As currently written, this RP includes a risk-based approach that an operator can use to develop an appropriate annular casing management program. It also covers diagnostic tests for finding the cause of the pressure.

Included are bleed down and buildup tests, evaluation of fluids and volumes from bleed-down tests, evaluation of real-time accessible pressure data, production logs, operational observations, etc.

Click here to enlarge image

The proposed SCP risk model includes a decision tree to filter out non-problem wells and introduces that calculation of a maximum allowable wellhead operating pressure (MAWOP) that would replace the MIYP criteria for determining the severity of the pressure problem. The risk evaluation combines both the probability and the consequences of the loss of containment and considers all potential barrier failure modes (Fig. 4).

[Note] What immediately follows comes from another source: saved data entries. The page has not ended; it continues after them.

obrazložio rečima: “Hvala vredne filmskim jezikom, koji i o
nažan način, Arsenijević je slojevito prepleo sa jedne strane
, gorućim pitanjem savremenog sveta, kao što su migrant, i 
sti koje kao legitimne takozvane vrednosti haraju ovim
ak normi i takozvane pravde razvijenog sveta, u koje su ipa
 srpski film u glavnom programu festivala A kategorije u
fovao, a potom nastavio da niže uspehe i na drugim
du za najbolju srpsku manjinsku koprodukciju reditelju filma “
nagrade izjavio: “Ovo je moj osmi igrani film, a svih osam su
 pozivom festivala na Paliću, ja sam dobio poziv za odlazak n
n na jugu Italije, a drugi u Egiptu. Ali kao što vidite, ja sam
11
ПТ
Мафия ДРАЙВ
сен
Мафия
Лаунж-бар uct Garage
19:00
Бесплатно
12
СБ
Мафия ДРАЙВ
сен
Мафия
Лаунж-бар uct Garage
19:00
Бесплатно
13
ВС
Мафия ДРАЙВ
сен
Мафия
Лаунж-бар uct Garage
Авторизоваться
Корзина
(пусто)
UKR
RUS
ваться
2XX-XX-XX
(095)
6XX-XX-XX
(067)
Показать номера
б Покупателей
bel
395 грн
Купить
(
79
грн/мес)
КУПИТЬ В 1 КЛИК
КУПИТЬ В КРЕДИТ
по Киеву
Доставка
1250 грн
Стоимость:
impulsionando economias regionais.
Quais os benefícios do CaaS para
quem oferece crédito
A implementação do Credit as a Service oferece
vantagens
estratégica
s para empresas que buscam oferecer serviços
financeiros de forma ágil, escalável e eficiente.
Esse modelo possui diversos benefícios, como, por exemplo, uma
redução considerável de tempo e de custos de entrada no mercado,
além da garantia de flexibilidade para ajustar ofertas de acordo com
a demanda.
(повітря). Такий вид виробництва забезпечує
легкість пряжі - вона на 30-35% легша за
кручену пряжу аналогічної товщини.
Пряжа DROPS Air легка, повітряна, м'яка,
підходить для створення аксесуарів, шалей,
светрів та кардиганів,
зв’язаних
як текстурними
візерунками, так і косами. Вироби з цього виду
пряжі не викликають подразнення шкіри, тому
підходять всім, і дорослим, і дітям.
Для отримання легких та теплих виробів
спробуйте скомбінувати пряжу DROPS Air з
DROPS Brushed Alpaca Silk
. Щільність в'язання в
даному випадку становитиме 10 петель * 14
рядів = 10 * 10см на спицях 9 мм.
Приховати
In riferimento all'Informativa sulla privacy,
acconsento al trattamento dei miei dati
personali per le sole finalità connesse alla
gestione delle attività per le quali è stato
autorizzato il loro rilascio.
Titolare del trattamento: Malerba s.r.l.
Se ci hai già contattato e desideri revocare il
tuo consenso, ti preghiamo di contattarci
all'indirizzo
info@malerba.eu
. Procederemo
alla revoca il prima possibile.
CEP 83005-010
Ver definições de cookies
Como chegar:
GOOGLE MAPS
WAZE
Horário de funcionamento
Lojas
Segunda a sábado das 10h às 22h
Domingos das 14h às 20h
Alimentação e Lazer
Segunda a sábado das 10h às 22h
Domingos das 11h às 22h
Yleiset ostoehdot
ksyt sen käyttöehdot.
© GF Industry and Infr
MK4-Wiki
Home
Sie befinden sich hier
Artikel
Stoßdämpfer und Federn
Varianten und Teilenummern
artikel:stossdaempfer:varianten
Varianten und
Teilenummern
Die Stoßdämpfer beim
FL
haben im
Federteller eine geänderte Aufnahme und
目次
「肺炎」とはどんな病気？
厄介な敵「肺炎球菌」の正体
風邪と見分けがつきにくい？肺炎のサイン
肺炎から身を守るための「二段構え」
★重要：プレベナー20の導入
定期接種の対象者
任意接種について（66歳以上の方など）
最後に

The RP draft indicates that not all annulus pressure represents a significant increase in risk and that the pressure magnitude is not an indication of leak size. Also, an increase in the pressure does not indicate that the leak size is increasing. It also says that annulus pressure bleed off should be minimized because it will gradually displace the annular fluid and aggravates the leak. The proposed MAWOP is the maximum operating pressure for a particular annulus, measured at the wellhead relative to ambient pressure, that will ensure two independent pressure containing barriers.

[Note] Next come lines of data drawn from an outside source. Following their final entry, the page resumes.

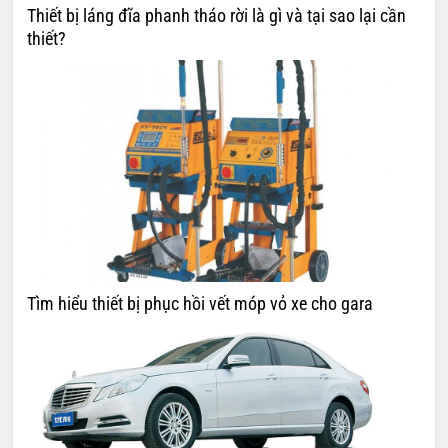
Thiết bị láng đĩa phanh tháo rời là gì và tại sao lại cần
thiết?
Tìm hiểu thiết bị phục hồi vết móp vỏ xe cho gara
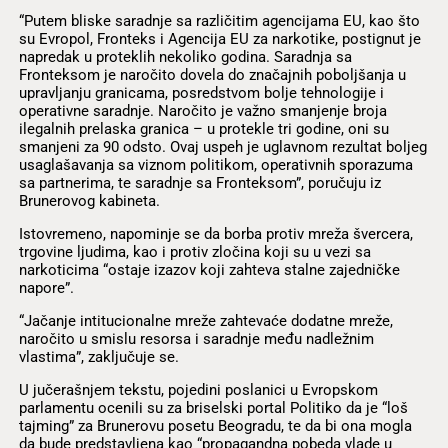
“Putem bliske saradnje sa različitim agencijama EU, kao što
su Evropol, Fronteks i Agencija EU za narkotike, postignut je
napredak u proteklih nekoliko godina. Saradnja sa
Fronteksom je naročito dovela do značajnih poboljšanja u
upravljanju granicama, posredstvom bolje tehnologije i
operativne saradnje. Naročito je važno smanjenje broja
ilegalnih prelaska granica – u protekle tri godine, oni su
smanjeni za 90 odsto. Ovaj uspeh je uglavnom rezultat boljeg
usaglašavanja sa viznom politikom, operativnih sporazuma
sa partnerima, te saradnje sa Fronteksom”, poručuju iz
Brunerovog kabineta.
Istovremeno, napominje se da borba protiv mreža švercera,
trgovine ljudima, kao i protiv zločina koji su u vezi sa
narkoticima “ostaje izazov koji zahteva stalne zajedničke
napore”.
“Jačanje intitucionalne mreže zahtevaće dodatne mreže,
naročito u smislu resorsa i saradnje među nadležnim
vlastima”, zaključuje se.
U jučerašnjem tekstu, pojedini poslanici u Evropskom
parlamentu ocenili su za briselski portal Politiko da je “loš
tajming” za Brunerovu posetu Beogradu, te da bi ona mogla
da bude predstavljena kao “propagandna pobeda vlade u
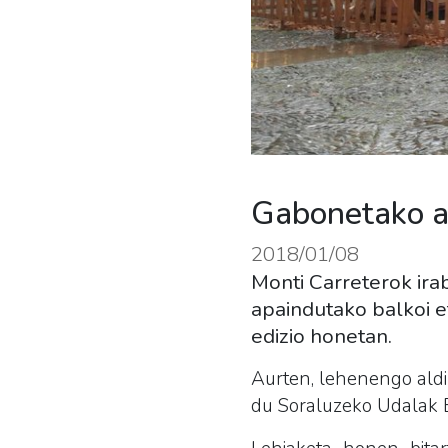
Gabonetako a
2018/01/08
Monti Carreterok ir
apaindutako balkoi e
edizio honetan.
Aurten, lehenengo aldi
du
Soraluzeko Udalak
E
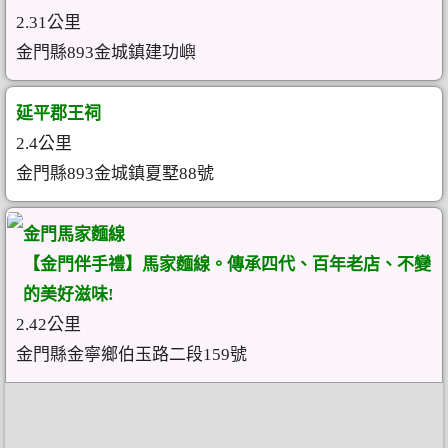
2.31公里
金門縣893金城鎮建功嶼
延平郡王祠
2.4公里
金門縣893金城鎮夏墅88號
金門馬家麵線
【金門伴手禮】馬家麵線。傳承四代、百年老店、不變
的美好滋味!
2.42公里
金門縣金寧鄉伯玉路二段159號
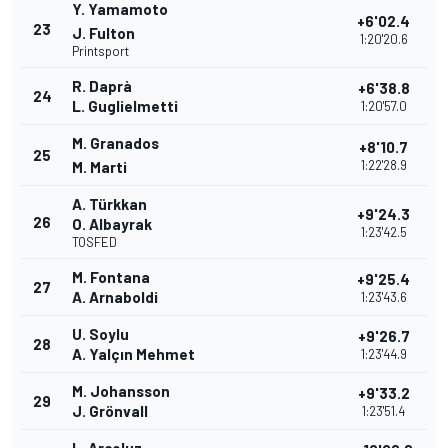
Y. Yamamoto
+6'02.4
23
J. Fulton
1:20'20.6
Printsport
R. Daprà
+6'38.8
24
L. Guglielmetti
1:20'57.0
M. Granados
+8'10.7
25
1:22'28.9
M. Marti
A. Türkkan
+9'24.3
26
O. Albayrak
1:23'42.5
TOSFED
M. Fontana
+9'25.4
27
A. Arnaboldi
1:23'43.6
U. Soylu
+9'26.7
28
A. Yalçın Mehmet
1:23'44.9
M. Johansson
+9'33.2
29
J. Grönvall
1:23'51.4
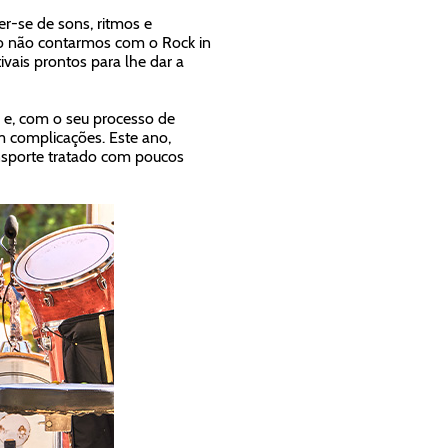
er-se de sons, ritmos e
no não contarmos com o Rock in
vais prontos para lhe dar a
 e, com o seu processo de
m complicações. Este ano,
nsporte tratado com poucos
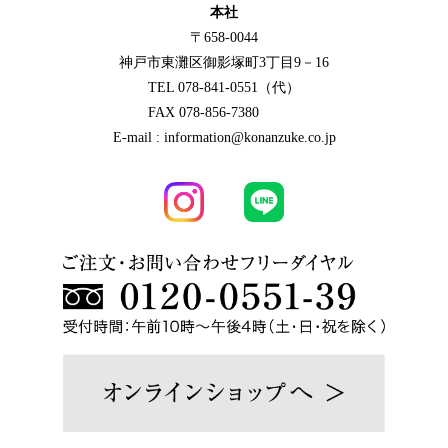
本社
〒658-0044
神戸市東灘区御影塚町3丁目9－16
TEL 078-841-0551（代）
FAX 078-856-7380
E-mail : information@konanzuke.co.jp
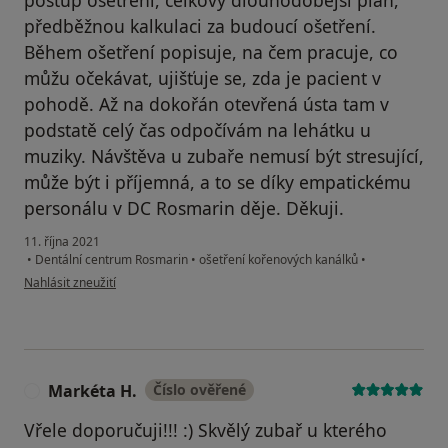
postup ošetření, celkový dlouhodobější plán,
předběžnou kalkulaci za budoucí ošetření.
Během ošetření popisuje, na čem pracuje, co
můžu očekávat, ujišťuje se, zda je pacient v
pohodě. Až na dokořán otevřená ústa tam v
podstatě celý čas odpočívám na lehátku u
muziky. Návštěva u zubaře nemusí být stresující,
může být i příjemná, a to se díky empatickému
personálu v DC Rosmarin děje. Děkuji.
11. října 2021
•
Dentální centrum Rosmarin
•
ošetření kořenových kanálků
•
podle názoru uživatele T.B.
Nahlásit zneužití
Markéta H.
Číslo ověřené
M
Vřele doporučuji!!! :) Skvělý zubař u kterého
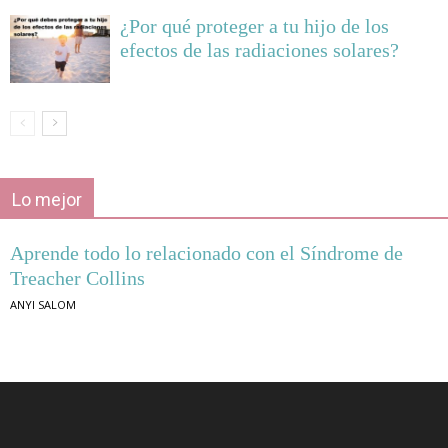
¿Por qué proteger a tu hijo de los
efectos de las radiaciones solares?
Lo mejor
Aprende todo lo relacionado con el Síndrome de
Treacher Collins
ANYI SALOM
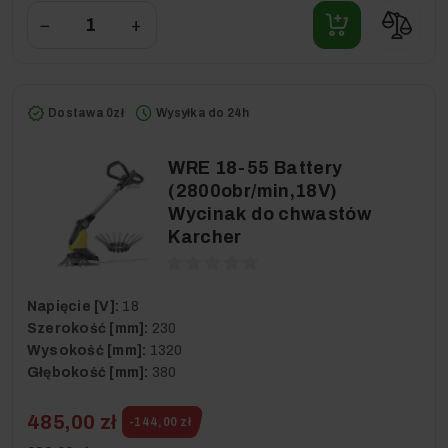
−
+
Dostawa 0zł
Wysyłka do 24h
WRE 18-55 Battery
(2800obr/min,18V)
Wycinak do chwastów
Karcher
Napięcie [V]:
18
Szerokość [mm]:
230
Wysokość [mm]:
1320
Głębokość [mm]:
380
485,00 zł
-144,00 zł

The draft indicates that the MAWOP in annulus N would be calculated at all depths by the minimum of:

  • A% of minimum collapse pressure of annulus N inner tubular.
  • B% of minimum internal yield pressure of annulus N outer tubular.
  • C% of minimum internal yield pressure of annulus N+1 outer tubular.
  • D% of fracture gradient pressure at the shoe of annulus N.
  • N = Annulus (A, B, C annulus, etc.), annulus N+1 is the next annulus out.
  • A = 75%, use 60% for internally cold expanded API pipe.
  • B = 67%, use 50% for the last pressure containing casing (nonstructural).
  • C = 80% if the N+1 annulus is monitored or 67% if not.
  • D = 90%, not applicable if the cement is brought back up past the shoe.